─── Teks Bacaan
Teh bunga dengan campuran kuncup bunga melati yang disebut teh melati atau teh wangi melati merupakan jenis teh yang paling populer di Indonesia.[2] Konsumsi teh di Indonesia sebesar 0,8 kilogram per kapita per tahun, masih jauh di bawah negara-negara lain di dunia, walaupun Indonesia merupakan negara penghasil teh terbesar nomor lima di dunia.[3]

Negeri Tiongkok adalah tempat lahir teh. Di sanalah pohon teh Tiongkok (Camellia sinensis) ditemukan dan berasal, tepatnya di provinsi Yunnan, bagian barat daya Tiongkok. Iklim Yunnan yang tropis dan subtropis, yaitu hangat dan lembap menjadi tempat yang sangat cocok bagi tanaman teh. Yunnan memiliki banyak hutan purba, bahkan ada tanaman teh liar yang berumur 2.700 tahun. Selebihnya tanaman teh yang ditanam yang mencapai usia 800 tahun juga ditemukan di tempat ini.

Sebuah legenda, salah satu bentuk dokumentasi yang paling tua, menceritakan bahwa Shennong yang menjadi cikal bakal pertanian dan ramuan obat-obatan, juga yang menjadi penemu teh. Dikatakan dalam bukunya bahwa dia secara langsung mencoba banyak ramuan herbal dan menggunakan teh sebagai obat pemunah bila ia terkena racun dari ramuan yang dicoba. Hidupnya berakhir karena ia meminum ramuan yang beracun dan tidak sempat meminum teh pemunah racun menyebabkan organ dalam tubuhnya meradang.

Teh Cina pada awalnya memang digunakan untuk bahan obat-obatan (abad ke-8 SM). Orang-orang Tiongkok pada waktu itu mengunyah teh (770 SM–476 SM) mereka menikmati rasa yang menyenangkan dari sari daun teh. Teh juga sering kali dipadukan dengan ragam jenis makanan dan racikan sup.
──────
─── Data
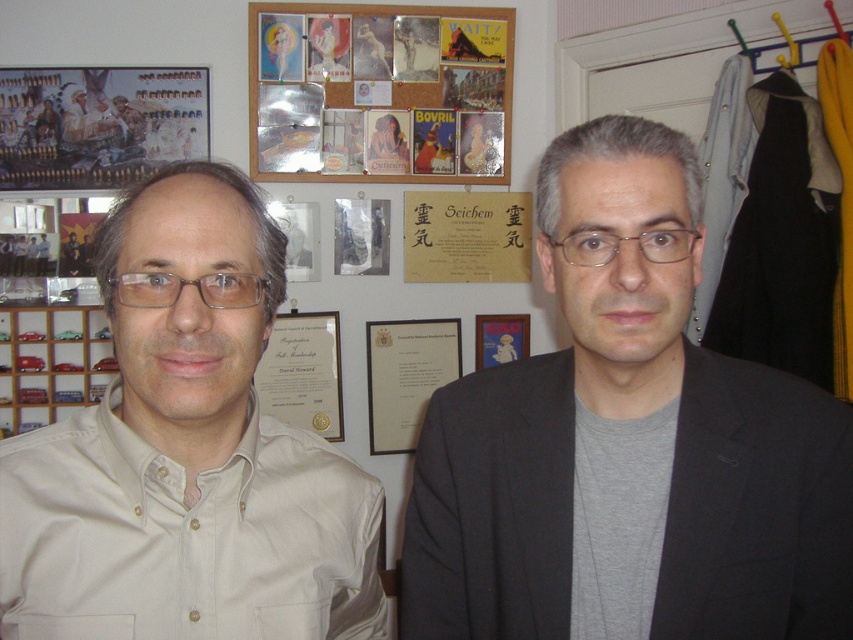
Which is below, corkboard at upper center or wooden framed painting at upper left?

wooden framed painting at upper left is lower down.

Can you confirm if corkboard at upper center is bigger than wooden framed painting at upper left?

Correct, corkboard at upper center is larger in size than wooden framed painting at upper left.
──────
## Rumusan Soal
Lanjutkan teks bacaan tentang teh di atas, dimulai setelah kalimat terakhirnya.

## Kotak Jawaban
Pada zaman pemerintahan Dinasti Han (221 SM–8 M), teh mulai diolah dengan pemrosesan yang terbilang sederhana (dibentuk membulat, dikeringkan, dan disimpan) dan dijadikan sebagai minuman dengan cara diseduh dan dikombinasikan dengan ramuan lain (misalnya jahe) dan kebiasaan ini melekat kuat dengan kebudayaan masyarakat Tiongkok. Lebih jauh lagi, teh digunakan sebagai tradisi dalam menjamu para tamu. Setelah zaman Dinasti Ming, banyak ragam jenis teh kemudian ditemukan dan ditambahkan. Teh yang populer nantinya ini banyak dikembangkan di daerah Kanton (Guangdong) dan Fukien (Fujian).

Kebiasaan minum teh pun menyebar, bahkan melekat erat pada setiap lapisan masyarakat. Pada tahun 800 M, Lu Yu menulis buku berjudul Ch'a Ching yang mendefinisikan tentang teh. Lu Yu adalah seorang anak yatim yang dibesarkan oleh cendekiawan Pendeta Buddha di salah satu biara terbaik di Tiongkok. Sebagai seorang pemuda, dia acap kali melawan disiplin pendidikan kependetaan yang kemudian membuatnya memiliki daya pengamatan yang baik, performasinya pun meningkat dari tahun ke tahun. Meskipun demikian, dia merasa hidupnya hampa dan tidak bermakna.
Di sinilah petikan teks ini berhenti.